Reputation: 5498
How can I search for the string 'data1'
in the following Pandas dataframe?
This is where the string can be found:
df.test[0][0]['term']
'data1'
Further information regarding dataframe structure:
df.test[0]
[{'term': 'data1', 'a': "foo", 'b': "bar"},
{'term': 'data2' ,'a': "foo", 'b': "bar"}]
type(df.test)
pandas.core.series.Series
type(df.test[0])
list
type(df.test[0][0])
dict
What have I tried?
I appreciate that something like df.test.str.contains('Data1')
is required but I'm not sure how to do this with the nested list/dict data structure
Upvotes: 1
Views: 66
Reputation: 863226
The easiest is convert to string, so test by string represenatation of list of dicts:
df.test.astype(str).str.contains('data1')
If need test by term
key:
df['test'].apply(lambda x: any(y.get('term') == 'data1' for y in x))
Or by all values of dicts:
df['test'].apply(lambda x: any('data1' in y.values() for y in x))
Sample:
a = [{'term': 'data1', 'a': "foo", 'b': "bar"},
{'term': 'data2' ,'a': "foo", 'b': "bar"}]
b = [{'term': 'data4', 'a': "foo", 'b': "bar"},
{'term': 'data2' ,'a': "foo", 'b': "bar"}]
df = pd.DataFrame({"test": [a, b]})
print (df)
test
0 [{'term': 'data1', 'a': 'foo', 'b': 'bar'}, {'...
1 [{'term': 'data4', 'a': 'foo', 'b': 'bar'}, {'...
print (df.test.astype(str).str.contains('data1'))
0 True
1 False
Name: test, dtype: bool
print (df['test'].apply(lambda x: any(y.get('term') == 'data1' for y in x)))
0 True
1 False
Name: test, dtype: bool
print (df['test'].apply(lambda x: any('data1' in y.values() for y in x)))
0 True
1 False
Name: test, dtype: bool
Upvotes: 2

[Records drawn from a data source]
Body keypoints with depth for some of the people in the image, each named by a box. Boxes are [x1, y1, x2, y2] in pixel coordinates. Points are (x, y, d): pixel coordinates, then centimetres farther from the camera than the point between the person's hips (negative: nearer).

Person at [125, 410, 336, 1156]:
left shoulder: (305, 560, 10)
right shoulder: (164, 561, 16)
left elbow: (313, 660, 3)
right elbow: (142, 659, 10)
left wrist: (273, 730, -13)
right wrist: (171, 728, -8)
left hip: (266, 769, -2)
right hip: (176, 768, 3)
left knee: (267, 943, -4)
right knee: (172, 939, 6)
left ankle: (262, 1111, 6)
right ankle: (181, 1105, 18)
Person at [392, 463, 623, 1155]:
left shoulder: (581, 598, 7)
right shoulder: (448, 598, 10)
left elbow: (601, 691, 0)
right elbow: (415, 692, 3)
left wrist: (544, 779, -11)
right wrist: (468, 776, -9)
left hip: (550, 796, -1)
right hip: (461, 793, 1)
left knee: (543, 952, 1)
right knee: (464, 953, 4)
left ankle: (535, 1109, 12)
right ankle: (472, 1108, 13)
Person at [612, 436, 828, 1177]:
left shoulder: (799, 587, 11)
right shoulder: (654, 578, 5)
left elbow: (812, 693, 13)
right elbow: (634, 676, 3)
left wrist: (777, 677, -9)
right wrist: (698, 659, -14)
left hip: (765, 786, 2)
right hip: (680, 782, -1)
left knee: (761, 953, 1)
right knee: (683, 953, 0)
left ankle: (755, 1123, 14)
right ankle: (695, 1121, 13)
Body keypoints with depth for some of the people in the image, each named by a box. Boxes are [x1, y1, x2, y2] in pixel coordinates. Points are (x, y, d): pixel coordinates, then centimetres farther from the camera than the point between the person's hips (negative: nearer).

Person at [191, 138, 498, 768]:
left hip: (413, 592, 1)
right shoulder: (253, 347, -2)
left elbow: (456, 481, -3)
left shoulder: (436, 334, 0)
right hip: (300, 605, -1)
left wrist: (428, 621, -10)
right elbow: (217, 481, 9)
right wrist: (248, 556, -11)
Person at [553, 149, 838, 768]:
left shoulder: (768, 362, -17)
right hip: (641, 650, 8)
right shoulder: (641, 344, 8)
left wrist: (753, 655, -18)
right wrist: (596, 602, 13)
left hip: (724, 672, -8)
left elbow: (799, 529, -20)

ACTIVITY LIST:
1. Answer these questions about the pandas thread:
(a) What does the thread show as the output of type(df.test[0])?
(b) Which method does the reply use to convert the column to strings before calling str.contains?
(c) How many views does the thread list?
2. Return the passage from the pandas thread starting at "This is where" and ending at "have I tried?", copied word for word.

RESULTS IN ORDER:
1.
(a) list
(b) astype(str)
(c) 66

2.
This is where the string can be found:
df.test[0][0]['term']
'data1'
Further information regarding dataframe structure:
df.test[0]
[{'term': 'data1', 'a': "foo", 'b': "bar"},
{'term': 'data2' ,'a': "foo", 'b': "bar"}]
type(df.test)
pandas.core.series.Series
type(df.test[0])
list
type(df.test[0][0])
dict
What have I tried?